## Excerpt provided
···

The entire process is in service to Rachel’s number one thesis of the show, the concept that every story idea must go through before making it onto the air: To introduce viewers to a story that hasn’t been overplayed in the rest of the mainstream media while also not getting too cerebral—or negative.

At times, it is a precarious balancing act. “First, we need to be able to synthesize a lot of information, and then exclude from our field of consideration the stuff that isn’t important so we can find the salient, new thing,” said Rachel. “And that is very rarely something overt.”

Before she heads out to the studio, she starts her day in quiet, waking up around eight o’clock. “I’m not a morning person,” she admitted. “Before noon, all I’m capable of is marmalade and mumbling.”

And she tries to avoid the media as much as possible; after all, she’ll get plenty of it in just a few short hours. “I usually don’t spend too much time looking at the news before I come into the office because I try to compartmentalize my life a little bit, so I have a little bit of sanity, a little bit of usable brain by the time I get to work,” she said.

Sometimes she goes for a run, a sport that she picked up only when she was thirty-eight, despite the fact that she was an avid competitive athlete all throughout high school. However, her favorite sport has always been fishing. She finds it relaxing, allowing her mind to wander before heading uptown to the studio. Sometimes she even drops a line in the nearby Hudson River in the wee hours of the morning to de-stress after the show wraps.

···

## The data

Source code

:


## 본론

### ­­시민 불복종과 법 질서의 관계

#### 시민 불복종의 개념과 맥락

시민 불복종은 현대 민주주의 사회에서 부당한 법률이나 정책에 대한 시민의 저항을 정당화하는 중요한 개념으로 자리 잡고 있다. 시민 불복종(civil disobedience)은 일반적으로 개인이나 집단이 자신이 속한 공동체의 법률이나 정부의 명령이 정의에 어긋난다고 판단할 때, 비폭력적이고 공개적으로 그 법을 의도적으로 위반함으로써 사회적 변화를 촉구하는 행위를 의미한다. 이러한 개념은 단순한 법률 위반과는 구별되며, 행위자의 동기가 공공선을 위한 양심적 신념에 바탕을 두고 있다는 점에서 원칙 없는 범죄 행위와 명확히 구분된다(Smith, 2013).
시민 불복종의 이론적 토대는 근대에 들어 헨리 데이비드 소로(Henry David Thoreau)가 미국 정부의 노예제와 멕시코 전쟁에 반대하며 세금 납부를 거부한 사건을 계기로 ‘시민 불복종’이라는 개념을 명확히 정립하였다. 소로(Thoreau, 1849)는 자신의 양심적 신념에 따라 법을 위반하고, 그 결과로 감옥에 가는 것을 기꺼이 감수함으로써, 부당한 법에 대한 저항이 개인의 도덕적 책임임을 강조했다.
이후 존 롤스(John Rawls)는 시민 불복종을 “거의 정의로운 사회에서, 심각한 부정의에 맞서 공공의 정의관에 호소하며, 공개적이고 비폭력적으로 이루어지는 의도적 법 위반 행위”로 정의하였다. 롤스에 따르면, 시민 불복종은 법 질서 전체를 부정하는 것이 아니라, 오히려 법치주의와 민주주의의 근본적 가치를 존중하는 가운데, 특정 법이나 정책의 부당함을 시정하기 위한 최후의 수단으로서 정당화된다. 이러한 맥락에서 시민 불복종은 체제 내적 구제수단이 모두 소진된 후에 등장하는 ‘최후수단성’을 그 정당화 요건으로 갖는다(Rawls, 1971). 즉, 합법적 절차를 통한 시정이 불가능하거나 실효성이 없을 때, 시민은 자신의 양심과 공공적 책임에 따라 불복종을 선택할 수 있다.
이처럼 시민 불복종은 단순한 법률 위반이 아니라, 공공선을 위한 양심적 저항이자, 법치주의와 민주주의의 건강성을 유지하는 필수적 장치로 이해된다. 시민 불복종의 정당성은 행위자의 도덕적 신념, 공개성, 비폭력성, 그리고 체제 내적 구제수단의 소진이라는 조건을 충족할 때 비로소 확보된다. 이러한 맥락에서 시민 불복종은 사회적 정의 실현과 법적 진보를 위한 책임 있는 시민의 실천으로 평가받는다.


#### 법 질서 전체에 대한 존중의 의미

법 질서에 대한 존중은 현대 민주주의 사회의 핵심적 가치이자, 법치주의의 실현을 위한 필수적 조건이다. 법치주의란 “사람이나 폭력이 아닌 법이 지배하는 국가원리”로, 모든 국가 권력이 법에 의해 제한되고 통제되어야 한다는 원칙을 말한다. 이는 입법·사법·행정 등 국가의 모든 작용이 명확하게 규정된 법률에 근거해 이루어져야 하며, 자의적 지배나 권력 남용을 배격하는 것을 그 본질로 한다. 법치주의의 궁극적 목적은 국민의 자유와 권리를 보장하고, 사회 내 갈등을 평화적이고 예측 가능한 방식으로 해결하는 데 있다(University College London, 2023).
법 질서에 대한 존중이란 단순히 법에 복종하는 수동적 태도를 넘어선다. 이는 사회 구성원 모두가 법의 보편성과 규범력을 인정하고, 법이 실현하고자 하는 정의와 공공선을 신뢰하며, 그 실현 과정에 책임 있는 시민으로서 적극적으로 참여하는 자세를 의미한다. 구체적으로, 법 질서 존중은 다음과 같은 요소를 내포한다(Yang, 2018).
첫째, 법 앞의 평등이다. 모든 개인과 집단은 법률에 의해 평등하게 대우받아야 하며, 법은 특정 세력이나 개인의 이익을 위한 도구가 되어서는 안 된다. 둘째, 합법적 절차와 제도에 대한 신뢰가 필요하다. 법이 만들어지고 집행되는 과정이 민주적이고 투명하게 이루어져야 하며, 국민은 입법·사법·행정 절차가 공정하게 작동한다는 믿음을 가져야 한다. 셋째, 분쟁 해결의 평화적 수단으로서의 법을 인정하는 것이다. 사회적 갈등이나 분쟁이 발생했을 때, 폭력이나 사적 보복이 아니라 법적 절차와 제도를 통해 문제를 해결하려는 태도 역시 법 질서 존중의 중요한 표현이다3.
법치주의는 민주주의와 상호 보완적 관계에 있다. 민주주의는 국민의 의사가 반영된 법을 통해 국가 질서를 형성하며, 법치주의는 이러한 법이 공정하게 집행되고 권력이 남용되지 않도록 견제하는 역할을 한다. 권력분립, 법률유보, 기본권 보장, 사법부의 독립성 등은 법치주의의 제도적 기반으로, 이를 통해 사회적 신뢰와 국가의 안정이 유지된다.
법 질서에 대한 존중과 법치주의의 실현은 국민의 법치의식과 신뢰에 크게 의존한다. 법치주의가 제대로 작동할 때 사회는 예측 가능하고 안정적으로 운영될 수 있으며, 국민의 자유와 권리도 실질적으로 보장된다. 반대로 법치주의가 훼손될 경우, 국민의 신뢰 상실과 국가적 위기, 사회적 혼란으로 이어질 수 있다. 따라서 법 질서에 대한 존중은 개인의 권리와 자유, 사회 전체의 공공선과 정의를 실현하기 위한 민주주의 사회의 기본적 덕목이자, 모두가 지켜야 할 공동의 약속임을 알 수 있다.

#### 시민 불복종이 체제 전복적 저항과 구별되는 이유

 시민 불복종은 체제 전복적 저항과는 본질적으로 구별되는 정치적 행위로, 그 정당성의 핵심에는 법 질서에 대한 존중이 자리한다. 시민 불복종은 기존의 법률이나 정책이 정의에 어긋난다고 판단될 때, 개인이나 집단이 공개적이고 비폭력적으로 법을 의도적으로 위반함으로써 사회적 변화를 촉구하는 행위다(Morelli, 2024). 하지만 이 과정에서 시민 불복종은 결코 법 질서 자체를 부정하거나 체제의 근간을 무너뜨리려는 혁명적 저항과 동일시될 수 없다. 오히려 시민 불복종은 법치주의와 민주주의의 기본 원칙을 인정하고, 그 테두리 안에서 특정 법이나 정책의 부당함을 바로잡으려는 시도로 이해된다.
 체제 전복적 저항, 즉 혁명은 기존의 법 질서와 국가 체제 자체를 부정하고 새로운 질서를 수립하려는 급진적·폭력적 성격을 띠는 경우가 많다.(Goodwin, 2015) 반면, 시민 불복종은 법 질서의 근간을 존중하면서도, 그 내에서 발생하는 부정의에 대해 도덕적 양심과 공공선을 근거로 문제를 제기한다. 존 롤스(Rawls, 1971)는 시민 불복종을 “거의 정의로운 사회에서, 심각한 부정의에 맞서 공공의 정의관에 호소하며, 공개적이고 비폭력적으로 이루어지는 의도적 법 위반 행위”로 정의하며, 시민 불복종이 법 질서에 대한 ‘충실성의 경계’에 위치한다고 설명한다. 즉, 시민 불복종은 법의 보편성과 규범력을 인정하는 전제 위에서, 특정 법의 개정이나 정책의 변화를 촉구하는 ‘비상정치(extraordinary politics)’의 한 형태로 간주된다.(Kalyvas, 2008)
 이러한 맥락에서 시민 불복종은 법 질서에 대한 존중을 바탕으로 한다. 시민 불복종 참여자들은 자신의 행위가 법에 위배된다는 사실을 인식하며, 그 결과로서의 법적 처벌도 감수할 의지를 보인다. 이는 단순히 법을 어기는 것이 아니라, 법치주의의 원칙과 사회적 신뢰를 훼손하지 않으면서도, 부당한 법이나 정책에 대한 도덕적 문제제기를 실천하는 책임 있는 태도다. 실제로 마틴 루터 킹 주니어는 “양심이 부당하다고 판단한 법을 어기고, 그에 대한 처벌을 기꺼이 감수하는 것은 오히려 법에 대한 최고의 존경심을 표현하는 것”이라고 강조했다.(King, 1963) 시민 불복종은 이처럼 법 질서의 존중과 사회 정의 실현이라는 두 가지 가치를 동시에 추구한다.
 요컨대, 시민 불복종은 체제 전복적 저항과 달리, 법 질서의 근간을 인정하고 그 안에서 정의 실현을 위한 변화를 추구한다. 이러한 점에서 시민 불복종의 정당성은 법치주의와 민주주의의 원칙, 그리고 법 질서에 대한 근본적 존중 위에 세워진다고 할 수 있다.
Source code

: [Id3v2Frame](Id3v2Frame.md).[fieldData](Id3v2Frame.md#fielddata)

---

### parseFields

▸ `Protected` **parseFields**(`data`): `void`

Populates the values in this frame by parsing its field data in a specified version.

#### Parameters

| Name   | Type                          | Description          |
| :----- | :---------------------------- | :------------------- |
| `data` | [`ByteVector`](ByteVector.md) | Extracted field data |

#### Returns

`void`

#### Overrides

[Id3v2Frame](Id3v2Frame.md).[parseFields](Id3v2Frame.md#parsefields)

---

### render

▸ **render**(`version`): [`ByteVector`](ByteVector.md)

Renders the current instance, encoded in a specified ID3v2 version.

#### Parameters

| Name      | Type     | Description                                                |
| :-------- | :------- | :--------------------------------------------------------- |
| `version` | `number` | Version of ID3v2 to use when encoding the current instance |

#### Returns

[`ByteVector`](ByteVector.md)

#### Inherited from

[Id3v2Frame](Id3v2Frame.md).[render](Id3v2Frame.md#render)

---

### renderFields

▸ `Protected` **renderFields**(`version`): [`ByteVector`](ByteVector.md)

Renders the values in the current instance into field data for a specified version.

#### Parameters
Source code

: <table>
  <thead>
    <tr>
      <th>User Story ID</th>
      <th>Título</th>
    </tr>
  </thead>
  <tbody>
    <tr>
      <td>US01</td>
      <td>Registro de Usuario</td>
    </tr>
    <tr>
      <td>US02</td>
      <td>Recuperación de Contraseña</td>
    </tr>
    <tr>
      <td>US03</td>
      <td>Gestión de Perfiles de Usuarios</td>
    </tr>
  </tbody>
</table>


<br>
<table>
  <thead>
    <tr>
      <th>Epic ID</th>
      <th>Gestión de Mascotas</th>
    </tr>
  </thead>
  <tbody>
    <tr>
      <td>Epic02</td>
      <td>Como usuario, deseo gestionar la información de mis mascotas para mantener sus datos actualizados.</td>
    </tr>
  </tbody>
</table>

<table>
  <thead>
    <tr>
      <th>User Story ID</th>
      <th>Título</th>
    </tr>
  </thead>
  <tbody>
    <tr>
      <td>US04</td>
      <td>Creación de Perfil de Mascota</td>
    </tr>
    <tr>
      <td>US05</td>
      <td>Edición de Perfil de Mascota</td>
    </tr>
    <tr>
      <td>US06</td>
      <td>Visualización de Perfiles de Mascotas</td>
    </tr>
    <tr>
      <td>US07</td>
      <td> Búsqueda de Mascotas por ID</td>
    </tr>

···

## Task objective
Answer these questions from the excerpt about Rachel's day:
1. Around what time does Rachel wake up?
2. At what age did she take up running?
3. What has always been her favorite sport?
Rely only on the excerpt, not the records, for what comes next.

## Exercise solution
1. Around eight o'clock.
2. Thirty-eight.
3. Fishing.